The legendary Martin Fowler have written a good article about this. The article suggest the word double as a generic form of objects which are utilized in testing scenarios in place of the real implementation. Stubs and mocks are therefore specific versions of doubles. A stub is described as primarily "returning canned answers" and secondarily remembering what was called, while a mock are pre-set with expectations about which calls should be made.
This means that stubs don't really care whether they were called or not. The mock object, on the other hand, enforces which calls should be made, in what order and with what parameters. Mocks are concerned with the behaviour, in addition to the end-result, whereas stubs are only concerned with the end-result.

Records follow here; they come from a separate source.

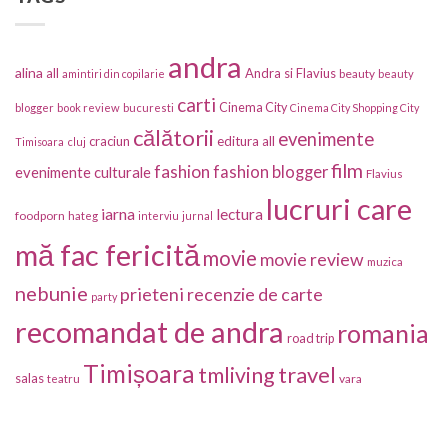
andra
alina
all
Andra si Flavius
beauty
amintiri din copilarie
beauty
carti
Cinema City
blogger
book review
bucuresti
Cinema City Shopping City
călătorii
evenimente
craciun
editura all
Timisoara
cluj
film
fashion
fashion blogger
evenimente culturale
Flavius
lucruri care
iarna
lectura
foodporn
hateg
interviu
jurnal
mă fac fericită
movie
movie review
muzica
nebunie
prieteni
recenzie de carte
party
recomandat de andra
romania
road trip
Timișoara
travel
tmliving
salas
vara
teatru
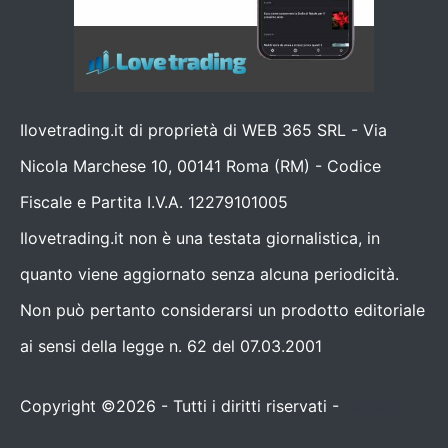
Ilovetrading.it di proprietà di WEB 365 SRL - Via
Nicola Marchese 10, 00141 Roma (RM) - Codice
Fiscale e Partita I.V.A. 12279101005
Ilovetrading.it non è una testata giornalistica, in
quanto viene aggiornato senza alcuna periodicità.
Non può pertanto considerarsi un prodotto editoriale
ai sensi della legge n. 62 del 07.03.2001
Copyright ©2026 - Tutti i diritti riservati -
Contattaci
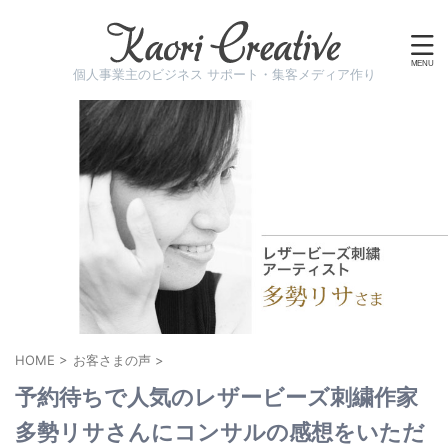
個人事業主のビジネス サポート・集客メディア作り
HOME
>
お客さまの声
>
予約待ちで人気のレザービーズ刺繍作家
多勢リサさんにコンサルの感想をいただ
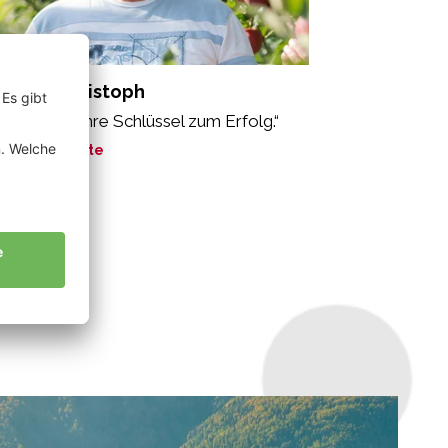
sserer Christoph
o ist der wahre Schlüssel zum Erfolg.“
ne Geschichte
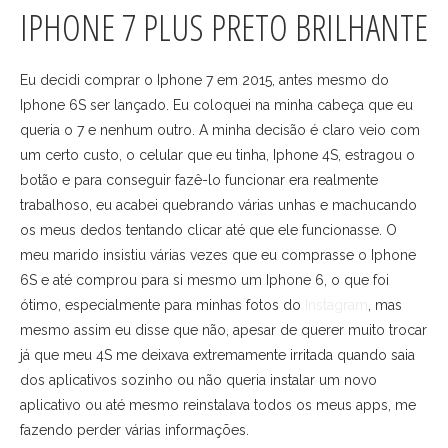
IPHONE 7 PLUS PRETO BRILHANTE
Eu decidi comprar o Iphone 7 em 2015, antes mesmo do
Iphone 6S ser lançado. Eu coloquei na minha cabeça que eu
queria o 7 e nenhum outro. A minha decisão é claro veio com
um certo custo, o celular que eu tinha, Iphone 4S, estragou o
botão e para conseguir fazê-lo funcionar era realmente
trabalhoso, eu acabei quebrando várias unhas e machucando
os meus dedos tentando clicar até que ele funcionasse. O
meu marido insistiu várias vezes que eu comprasse o Iphone
6S e até comprou para si mesmo um Iphone 6, o que foi
ótimo, especialmente para minhas fotos do
Instagram
, mas
mesmo assim eu disse que não, apesar de querer muito trocar
já que meu 4S me deixava extremamente irritada quando saia
dos aplicativos sozinho ou não queria instalar um novo
aplicativo ou até mesmo reinstalava todos os meus apps, me
fazendo perder várias informações.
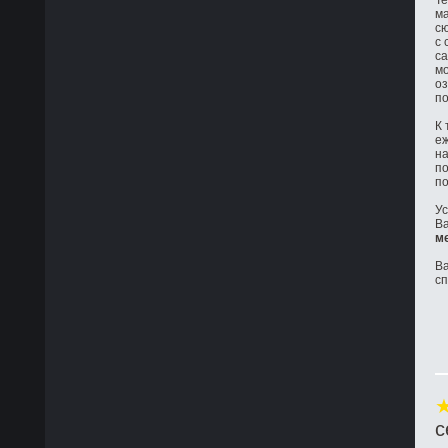
Те
ма
сю
с 
са
мо
оз
по
К 
е
на
по
по
Ус
Ва
м
Ва
с
с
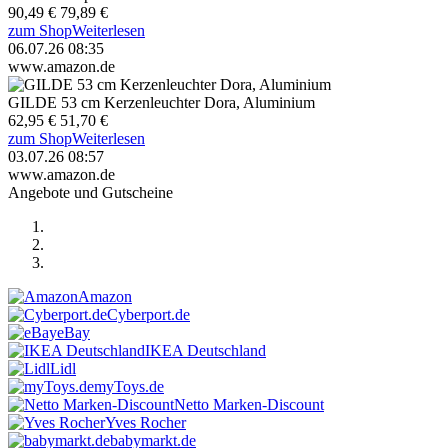
90,49 €
79,89 €
zum Shop
Weiterlesen
06.07.26 08:35
www.amazon.de
GILDE 53 cm Kerzenleuchter Dora, Aluminium
62,95 €
51,70 €
zum Shop
Weiterlesen
03.07.26 08:57
www.amazon.de
Angebote und Gutscheine
Amazon
Cyberport.de
eBay
IKEA Deutschland
Lidl
myToys.de
Netto Marken-Discount
Yves Rocher
babymarkt.de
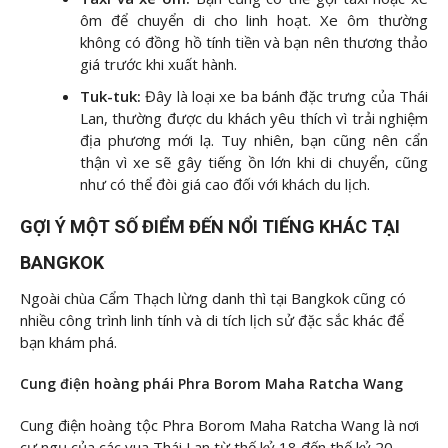
ôm để chuyển di cho linh hoạt. Xe ôm thường
không có đồng hồ tính tiền và bạn nên thương thảo
giá trước khi xuất hành.
Tuk-tuk:
Đây là loại xe ba bánh đặc trưng của Thái
Lan, thường được du khách yêu thích vì trải nghiệm
địa phương mới lạ. Tuy nhiên, bạn cũng nên cẩn
thận vì xe sẽ gây tiếng ồn lớn khi di chuyển, cũng
như có thể đòi giá cao đối với khách du lịch.
GỢI Ý MỘT SỐ ĐIỂM ĐẾN NỔI TIẾNG KHÁC TẠI
BANGKOK
Ngoài chùa Cẩm Thạch lừng danh thì tại Bangkok cũng có
nhiều công trình linh tính và di tích lịch sử đặc sắc khác để
bạn khám phá.
Cung điện hoàng phái Phra Borom Maha Ratcha Wang
Cung điện hoàng tộc Phra Borom Maha Ratcha Wang là nơi
cư ngụ của các vua Thái Lan từ thế kỷ 18 đến thế kỷ 20.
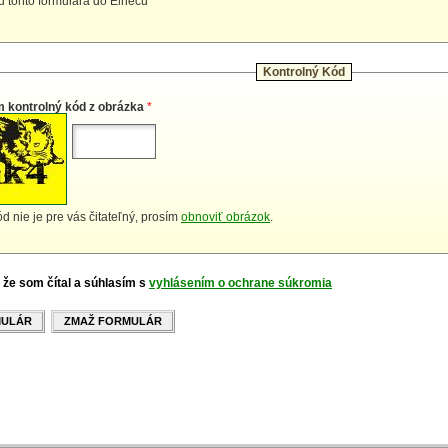
iu tohto formulára do Elnecu
Kontrolný Kód
m kontrolný kód z obrázka
*
d nie je pre vás čitateľný, prosím
obnoviť obrázok
.
 že som čítal a súhlasím s
vyhlásením o ochrane súkromia
MULÁR
ZMAŽ FORMULÁR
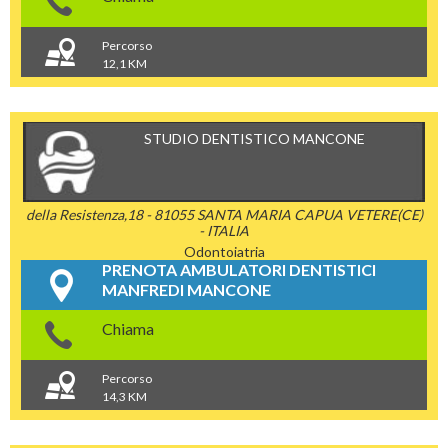
Percorso
12,1 KM
STUDIO DENTISTICO MANCONE
della Resistenza,18 - 81055 SANTA MARIA CAPUA VETERE(CE)
- ITALIA
Odontoiatria
PRENOTA AMBULATORI DENTISTICI
MANFREDI MANCONE
Chiama
Percorso
14,3 KM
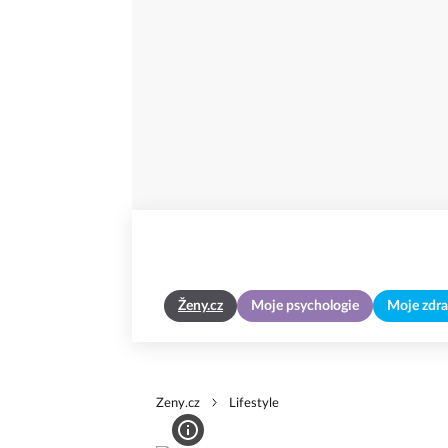
Ženy.cz
Moje psychologie
Moje zdra
Zeny.cz
Lifestyle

Stubs lends itself to state-based testing, given A,B,C perform X, expect A',B',C'. Mocks on the other hand also enforces how the end-state was derived at.
One could argue that as mocks dictates the behaviour of a method, they break encapsulation. However this is a double edged sword, as it can be used to flesh out behaviour in an iterative manner, exemplified by Behaviour-Driven-Development (BDD).
In the context of Rhino Mocks, the waters are muddied. From this page we gather that you can set expectations on stubs, but they will never be enforced, and will therefore never make a test fail. On the other hand, you can use the
Repeat.Any()method on a mocked call to basically make it behave like a stubbed method (if it was called it is ok, but if not that's ok too).
Further, in Rhino Mocks, when you create a stub of an object, all properties functions as you would normally expect them to (if you set a value X, you will get back X later on).